Mührü ele almak için çok kan akmıştır bazen…
Günümüzde de mühür önemini korumaktadır.
Eline bir mühür alabilmiş isen rahatsın demektir.
Sırtını devlete yaslayıp, önüne mührü koydum mu senden iyisi yoktur.
Keşke şu mührü önemini ve kerametini bilenlere teslim etsek…
Öbür türlüsü vatandaşa eziyet ve külfet oluyor.
Hani bürokrasi diyoruz ya sürekli, hah işte o bürokrasi birazda bu mühürden başlıyor işte.
Dün bir devlet kurumuna işimiz düştü ve kaşe mühür işleriyle uğraştık.
Allahtan tipimiz ve kılığımız gazeteciye benzemiyor da bize standart vatandaş muamelesi yapıyorlar.
Öyle olunca nerede ne sıkıntı var, nerede neler yapılıyor sivil müfettiş gibi gözlemleme şansı yakalıyorum.
Eğer gazeteci olduğumu bilsinler bunların hiçbirisiyle karşılaşmam emin olun.
Çünkü burası küçük vilayet olduğu için gazeteciyi gören memur kontrollü bir havaya geçer hemen.
Gazeteciye çayını ısmarlar ve çayını içene kadar da ne işi varsa anında halleder.
Yani doğru olmayan bir davranış sergiler…
Neyse, dönelim bizim mühür işine…
Evrakı aldığımda üzerinde imza bile değil kuru bir paraf görünce bir soru yönelttim.
Evraka mühür veya kaşe lazım gerektiğini söylediğimde işini bilir bilmiş bir edayla böyle bir şeye gerek olmadığı yanıtını verdi.
Bende “Eh, mühür onun elinde Süleyman o, böyle diyorsa vardır bir bildiği” diyerek diğer kuruma geçtim.
Diğer kurumdaki memur tabi ki kükredi…
Mühür yok, kaşe yok evrakı kabul etmedi.
Bir anda müthiş titiz bir memur edasıyla evrakı bana hazırlayan beceriksiz memuru küçümsedi.
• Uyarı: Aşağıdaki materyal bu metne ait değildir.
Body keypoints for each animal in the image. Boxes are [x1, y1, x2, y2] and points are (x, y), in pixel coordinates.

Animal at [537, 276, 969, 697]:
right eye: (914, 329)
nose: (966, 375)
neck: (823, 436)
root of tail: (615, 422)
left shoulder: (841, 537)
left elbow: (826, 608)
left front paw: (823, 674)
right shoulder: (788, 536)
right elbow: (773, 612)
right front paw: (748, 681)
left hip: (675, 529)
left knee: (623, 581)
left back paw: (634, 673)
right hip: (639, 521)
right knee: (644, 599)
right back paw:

Biz bir kere daha aynı kuruma gittik ve utana sıkıla “Mühür gerekirmiş beyim, öyle dediler”  diye arzda bulunduk.
Telefonla konuşurken yüzümüze bile bakmadan kağıda silik mührü vurdu ve içimizden derin bir ‘ohh’ çektik.
Bir günümüzü bu basit işe harcamıştık.
Şimdi tüm bunları niye yazdım biliyor musunuz?
Bu memlekette bu duruma uğrayan köyden gelen çiftçi var.
Evinden gelen engelli vatandaş var.
Farklı vilayetlerden gelen öğrenci arkadaşlar var.
Okuma yazma bilmeyen garibanlar var.
Var oğlu var…
Ey idarecilerimiz, yöneticilerimiz ve elinin altında mühür bulunduran pek muhterem mühürdarlarımız!..
Sıfır bürokrasi demeden önce lütfen devlet kurumlarındaki bu memur ve mühürdarlara lütfen devletin yazışma dilini ve evrak düzenleme işini anlatınız.
Yoksa gün gelir o mührü yanlış bir yere basarlarsa o mühür o eli ve mühürdarı yakar.
Benden söylemesi…
DUYDUK DUYMADIK DEMEYİN
*Alevi-Sünni buluşmasına ev sahipliği yapan Emirler Köyü’nü.
*Yozgatspor’a moral ve motivasyon getiren yeni teknik direktörü.